_Selected text_.
In the first few months of 1642, Ormond regained much of the Pale, relieved Drogheda, re-took Dundalk and defeated a rebel force at Kilrush on 15 April.[26] On the same day, the Covenanter army led by Robert Monro landed at Carrickfergus and recaptured Newry on 1 May.[26] By mid-1642, Protestant forces in Ireland totalled 40,000 infantry and 3,600 horse, [78] but the outbreak of the First English Civil War in August 1642 ended the flow of reinforcements and money from England and a military stalemate ensued.[79]
Founding of the Confederation
By early 1642, there were four main concentrations of rebel forces; in Ulster under Felim O'Neill, in the Pale around Dublin led by Viscount Gormanston, in the south-east, led by the Butler family – in particular Lord Mountgarret, and in the south-west, led by Donagh MacCarthy, Viscount Muskerry. In areas where British settlers were concentrated, around Cork, Dublin, Carrickfergus and Derry, they raised their own militia in self-defence and managed to hold off the rebel forces.[80]
Within a few months of the rebellion's outbreak, almost all of the Catholic gentry had joined it, including the Anglo-Irish Catholics. There are three main reasons for this. First, local lords and landowners raised armed units of their dependents to control the violence that was engulfing the country, fearing that after the settlers were gone, the Irish peasantry would turn on them as well. Secondly, the Long Parliament and the Irish administration, and King Charles, made it clear that Irish Catholics who did not demonstrate their loyalty would be held responsible for the rebellion and killings of settlers, and would confiscate their lands under the Adventurers' Act, agreed on 19 March 1642. The old policy of issuing pardons to stop conflicts was ended, and the rebel leaders were outlawed on 1 January 1642.
Thirdly, it looked initially as if the rebels would be successful after they defeated a government force at Julianstown in November 1641. This perception was soon shattered when the rebels failed to take nearby Drogheda, but by then most of the Catholic gentry had already committed themselves to rebellion.[81] The Catholic gentry around Dublin, known as the "Lords of the Pale", issued their Remonstrance to the king on 17 March 1642 at Trim, County Meath.
Hugh O'Reilly (Archbishop of Armagh) held a synod of Irish bishops at Kells, County Meath in March 1642, where a majority declared that the ongoing conflict was a "holy and just war".

_Data block_.
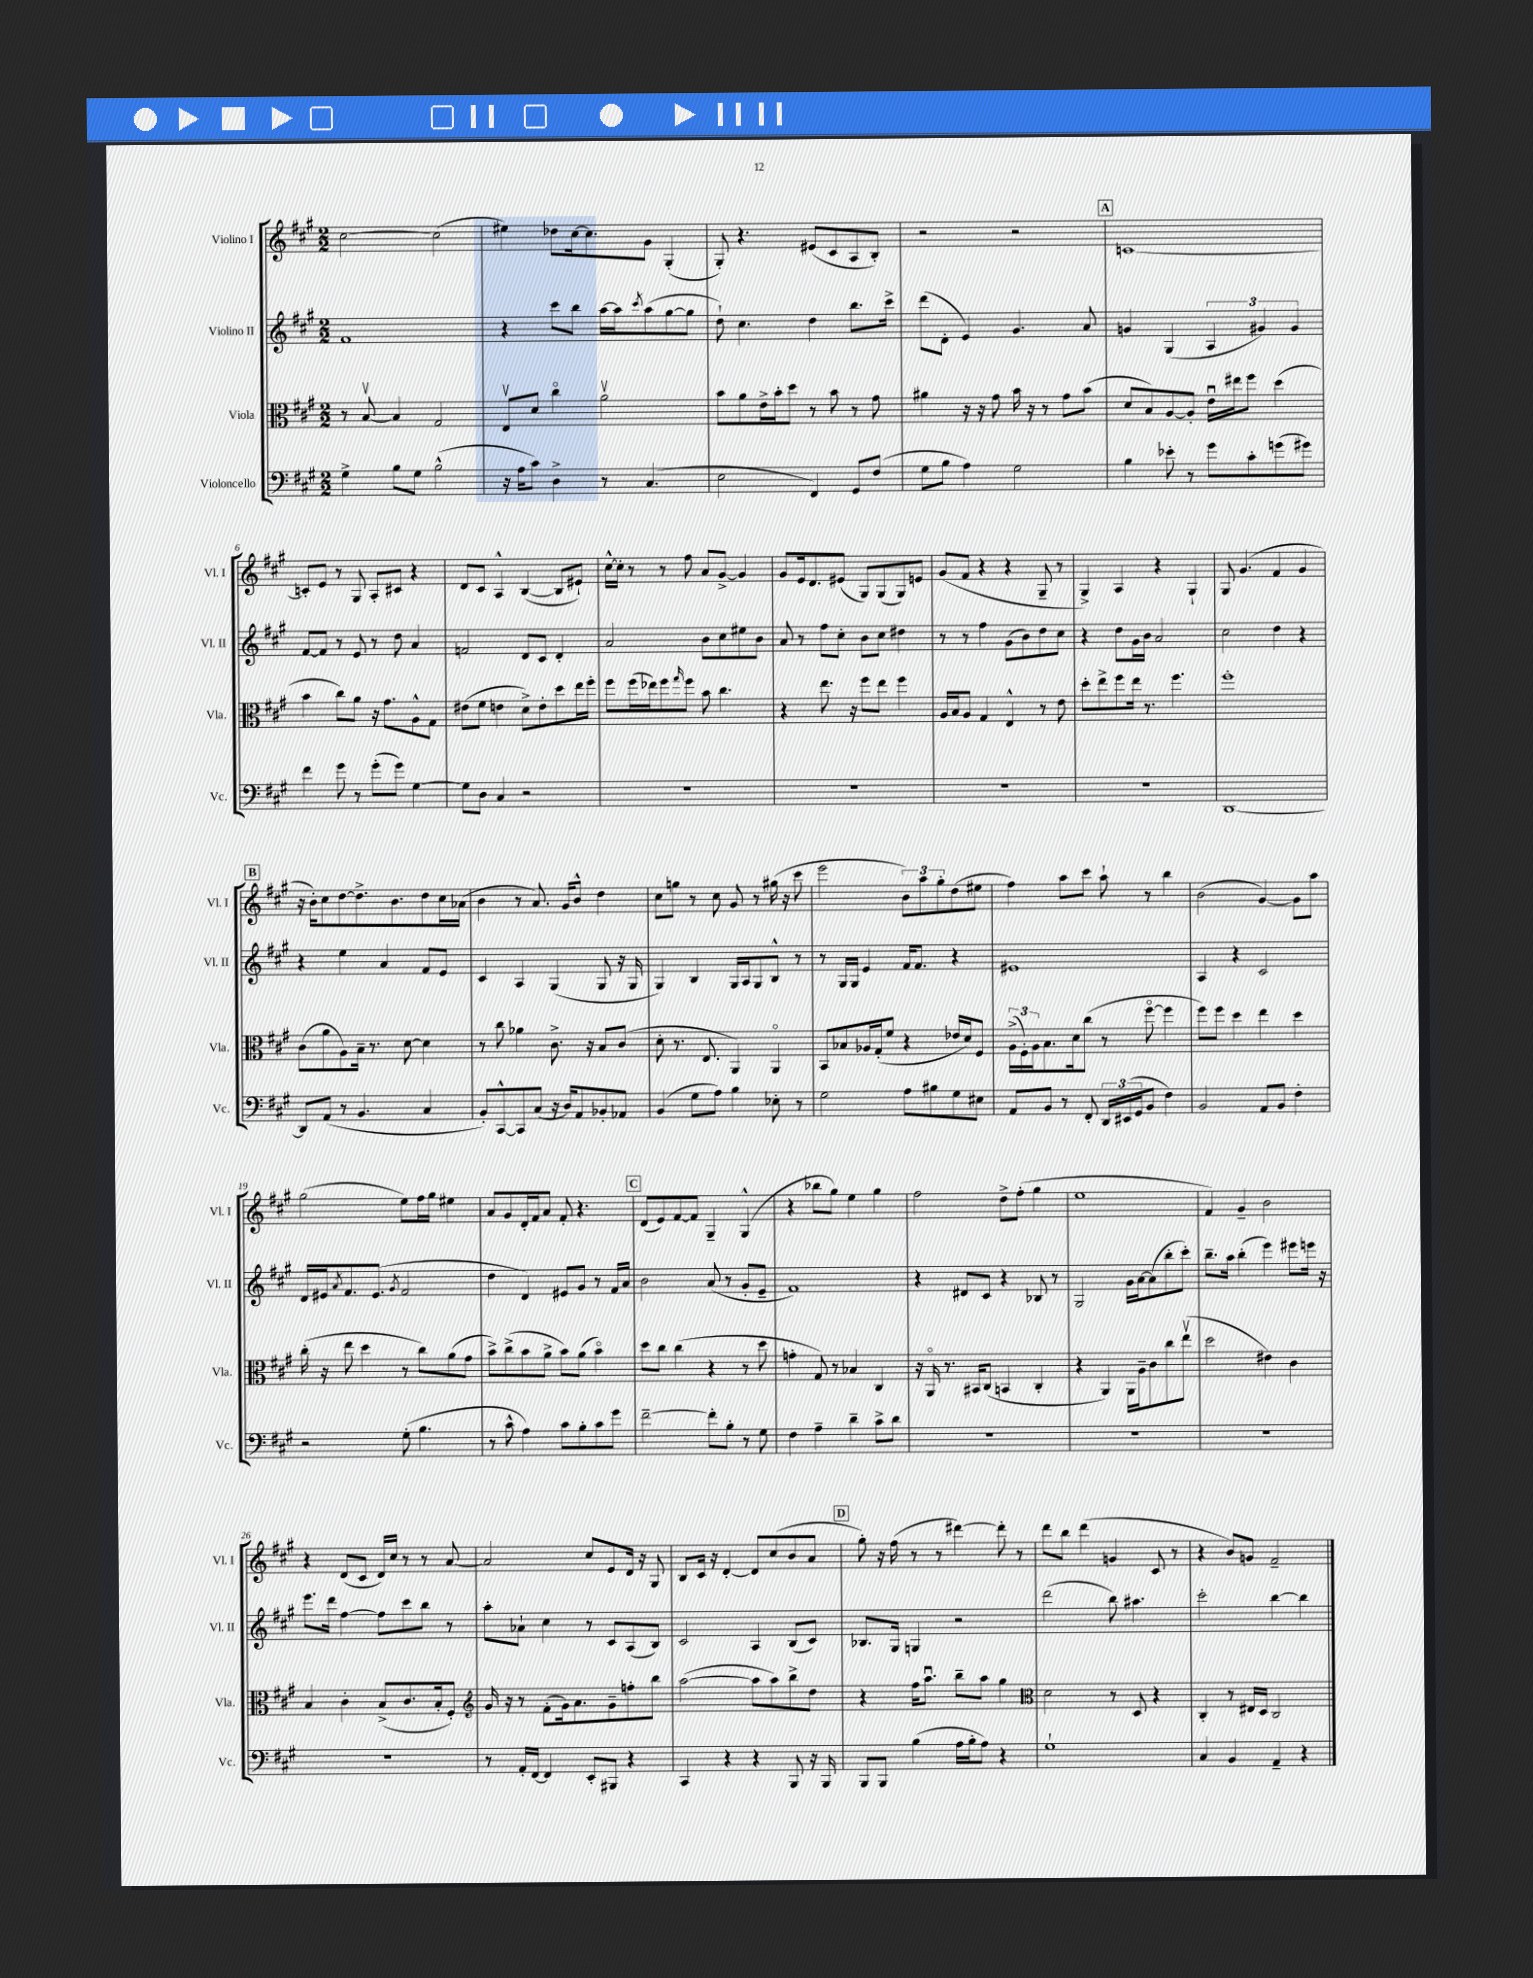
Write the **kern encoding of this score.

_Your task_.
Answer these from the text on the 1642 rebellion in Ireland:
(a) On what date did Ormond defeat a rebel force at Kilrush?
(b) Who led the rebel forces in the south-west?
(c) Where did Hugh O'Reilly hold his synod of Irish bishops?

_Correct answer_.
(a) 15 April
(b) Donagh MacCarthy, Viscount Muskerry
(c) Kells, County Meath